▸ **Exercise instructions**: Take the entries below and print only the lines from the one with "Gravurschild auf Band" through the one with "Datum des Anlasses (Spätest möglicher", exactly as they stand, both ends included.

▸ **Data to examine**:
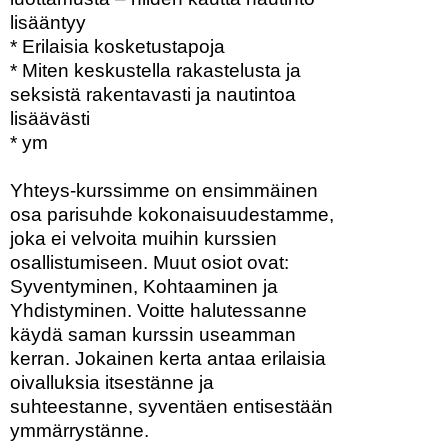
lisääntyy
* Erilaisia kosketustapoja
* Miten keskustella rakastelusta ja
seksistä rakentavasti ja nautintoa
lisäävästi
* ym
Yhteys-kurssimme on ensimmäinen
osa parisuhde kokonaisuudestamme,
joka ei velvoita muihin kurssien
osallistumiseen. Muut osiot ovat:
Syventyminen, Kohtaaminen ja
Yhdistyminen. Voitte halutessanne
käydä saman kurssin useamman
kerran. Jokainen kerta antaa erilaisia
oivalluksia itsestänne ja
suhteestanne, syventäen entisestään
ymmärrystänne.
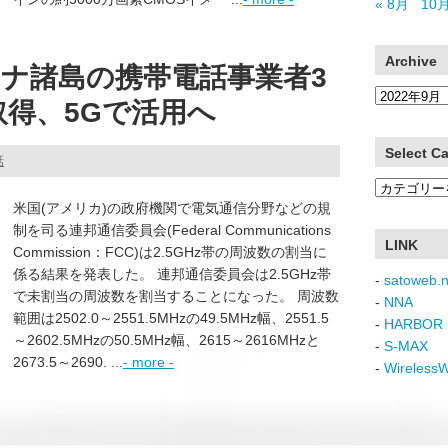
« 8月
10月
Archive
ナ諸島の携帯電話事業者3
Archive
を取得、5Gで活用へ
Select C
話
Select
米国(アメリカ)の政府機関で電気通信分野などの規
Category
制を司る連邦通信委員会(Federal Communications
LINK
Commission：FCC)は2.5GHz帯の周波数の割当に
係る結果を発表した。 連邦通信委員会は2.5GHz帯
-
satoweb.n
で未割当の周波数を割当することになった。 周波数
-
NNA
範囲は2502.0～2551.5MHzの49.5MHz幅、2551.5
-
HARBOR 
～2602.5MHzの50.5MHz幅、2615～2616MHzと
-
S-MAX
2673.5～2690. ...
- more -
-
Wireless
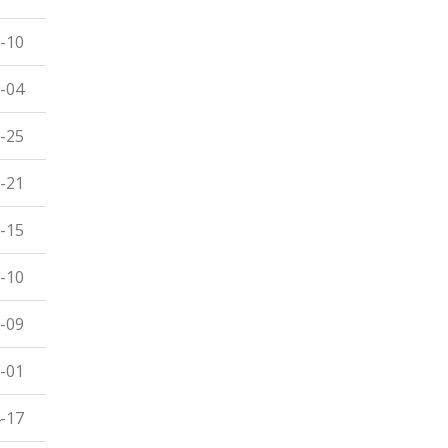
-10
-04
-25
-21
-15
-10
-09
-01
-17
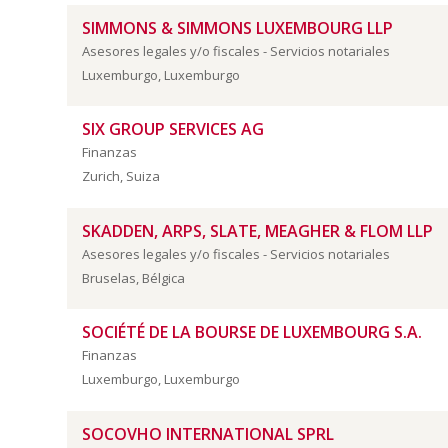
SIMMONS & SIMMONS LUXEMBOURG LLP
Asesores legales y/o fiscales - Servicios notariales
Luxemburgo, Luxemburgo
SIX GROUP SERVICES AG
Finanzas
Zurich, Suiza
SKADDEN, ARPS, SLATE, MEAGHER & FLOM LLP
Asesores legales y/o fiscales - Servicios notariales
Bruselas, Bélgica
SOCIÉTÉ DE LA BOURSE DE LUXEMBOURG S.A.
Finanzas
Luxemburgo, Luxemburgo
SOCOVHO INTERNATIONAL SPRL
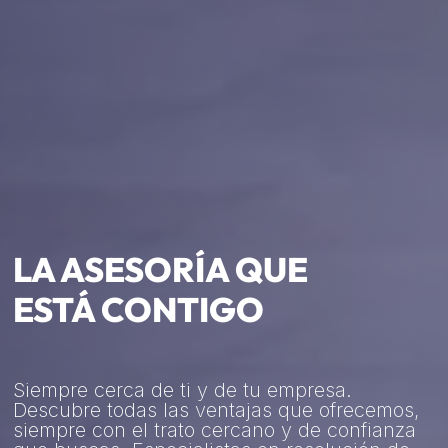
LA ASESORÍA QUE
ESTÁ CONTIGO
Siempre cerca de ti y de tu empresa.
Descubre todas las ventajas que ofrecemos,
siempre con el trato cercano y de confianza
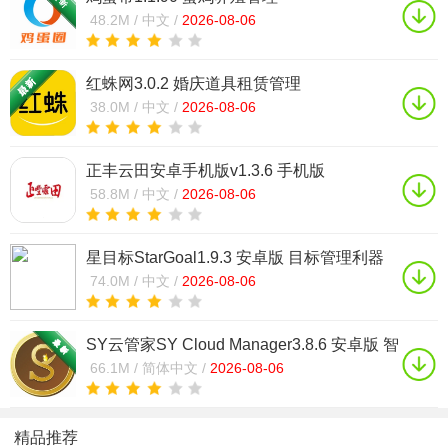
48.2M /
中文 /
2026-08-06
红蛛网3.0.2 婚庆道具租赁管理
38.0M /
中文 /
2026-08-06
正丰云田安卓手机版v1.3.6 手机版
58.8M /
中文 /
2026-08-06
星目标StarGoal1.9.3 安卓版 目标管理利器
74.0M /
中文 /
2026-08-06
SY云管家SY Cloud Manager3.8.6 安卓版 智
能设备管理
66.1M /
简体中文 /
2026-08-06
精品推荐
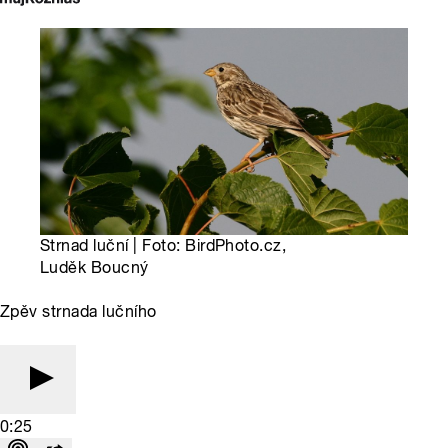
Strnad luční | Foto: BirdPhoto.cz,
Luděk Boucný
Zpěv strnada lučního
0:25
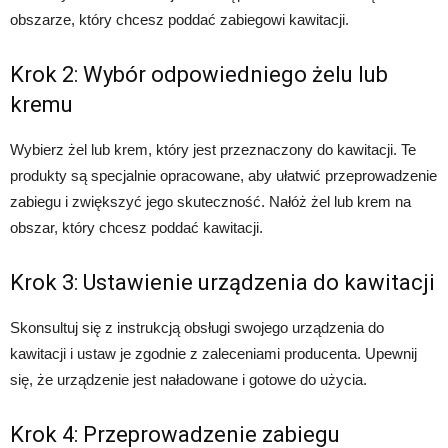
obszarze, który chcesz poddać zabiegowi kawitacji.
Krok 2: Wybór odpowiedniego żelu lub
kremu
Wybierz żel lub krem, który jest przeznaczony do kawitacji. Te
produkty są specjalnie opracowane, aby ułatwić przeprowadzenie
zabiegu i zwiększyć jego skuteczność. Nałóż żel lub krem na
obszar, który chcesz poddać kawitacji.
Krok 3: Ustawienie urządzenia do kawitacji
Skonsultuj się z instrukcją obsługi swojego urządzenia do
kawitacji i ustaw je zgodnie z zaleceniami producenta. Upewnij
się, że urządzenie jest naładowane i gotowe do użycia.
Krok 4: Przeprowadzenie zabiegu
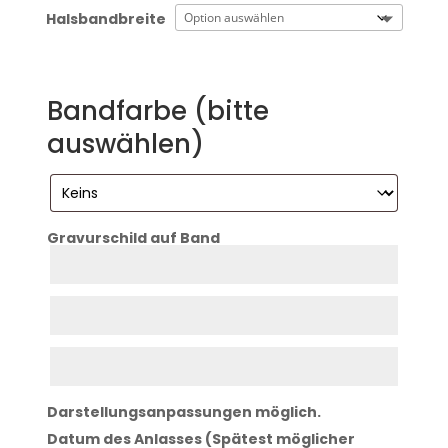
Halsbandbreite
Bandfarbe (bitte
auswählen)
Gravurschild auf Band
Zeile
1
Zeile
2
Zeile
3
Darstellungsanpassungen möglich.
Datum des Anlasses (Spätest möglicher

==

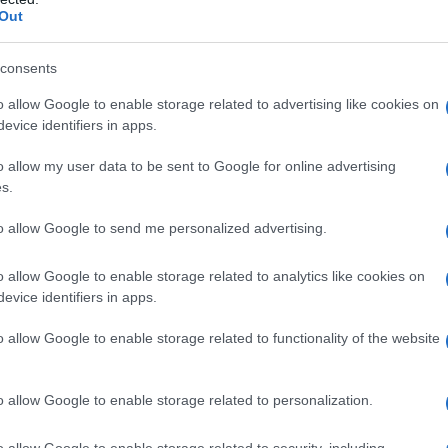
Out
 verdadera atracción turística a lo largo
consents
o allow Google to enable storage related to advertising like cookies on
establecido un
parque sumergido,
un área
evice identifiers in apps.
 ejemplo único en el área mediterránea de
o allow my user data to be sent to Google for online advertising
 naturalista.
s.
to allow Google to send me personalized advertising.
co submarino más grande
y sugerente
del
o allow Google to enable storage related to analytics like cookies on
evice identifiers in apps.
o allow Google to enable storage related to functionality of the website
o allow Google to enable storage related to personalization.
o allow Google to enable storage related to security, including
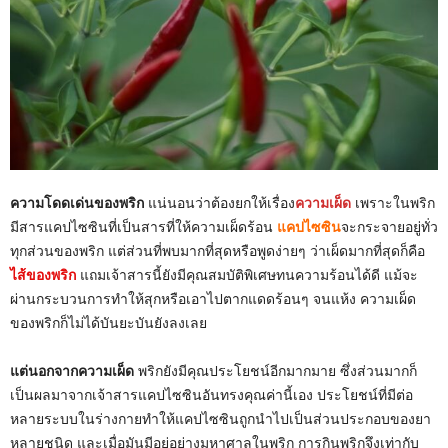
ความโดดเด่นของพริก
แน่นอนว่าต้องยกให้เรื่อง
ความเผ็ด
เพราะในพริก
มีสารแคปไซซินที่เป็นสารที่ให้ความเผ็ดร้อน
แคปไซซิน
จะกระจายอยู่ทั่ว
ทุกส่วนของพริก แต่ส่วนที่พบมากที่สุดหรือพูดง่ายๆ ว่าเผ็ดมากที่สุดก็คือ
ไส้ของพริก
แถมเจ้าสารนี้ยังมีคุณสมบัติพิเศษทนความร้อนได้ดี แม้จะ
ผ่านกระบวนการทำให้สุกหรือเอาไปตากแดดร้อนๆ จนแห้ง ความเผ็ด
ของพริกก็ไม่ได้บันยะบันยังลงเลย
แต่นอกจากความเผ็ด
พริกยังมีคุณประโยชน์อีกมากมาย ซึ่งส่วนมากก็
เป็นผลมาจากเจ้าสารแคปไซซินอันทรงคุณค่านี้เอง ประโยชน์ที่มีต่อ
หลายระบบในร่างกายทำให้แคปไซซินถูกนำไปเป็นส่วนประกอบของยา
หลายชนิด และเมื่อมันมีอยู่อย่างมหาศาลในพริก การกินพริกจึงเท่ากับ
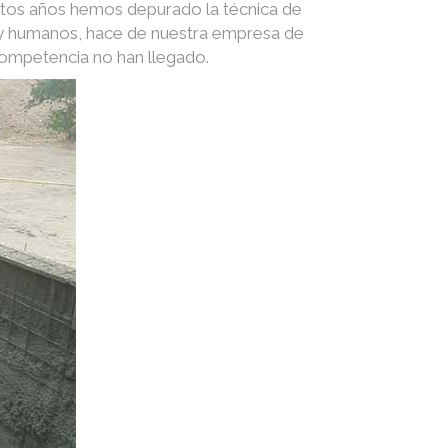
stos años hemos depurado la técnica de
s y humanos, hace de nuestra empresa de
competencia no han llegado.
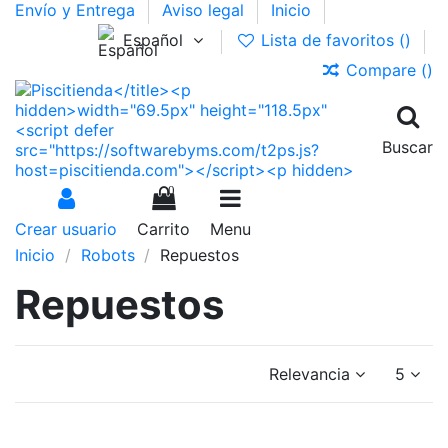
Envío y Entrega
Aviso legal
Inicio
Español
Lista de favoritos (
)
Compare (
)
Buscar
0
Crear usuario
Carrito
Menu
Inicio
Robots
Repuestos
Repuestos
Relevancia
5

▸ **Answer to this exercise**:
Gravurschild auf Band
Zeile
1
Zeile
2
Zeile
3
Darstellungsanpassungen möglich.
Datum des Anlasses (Spätest möglicher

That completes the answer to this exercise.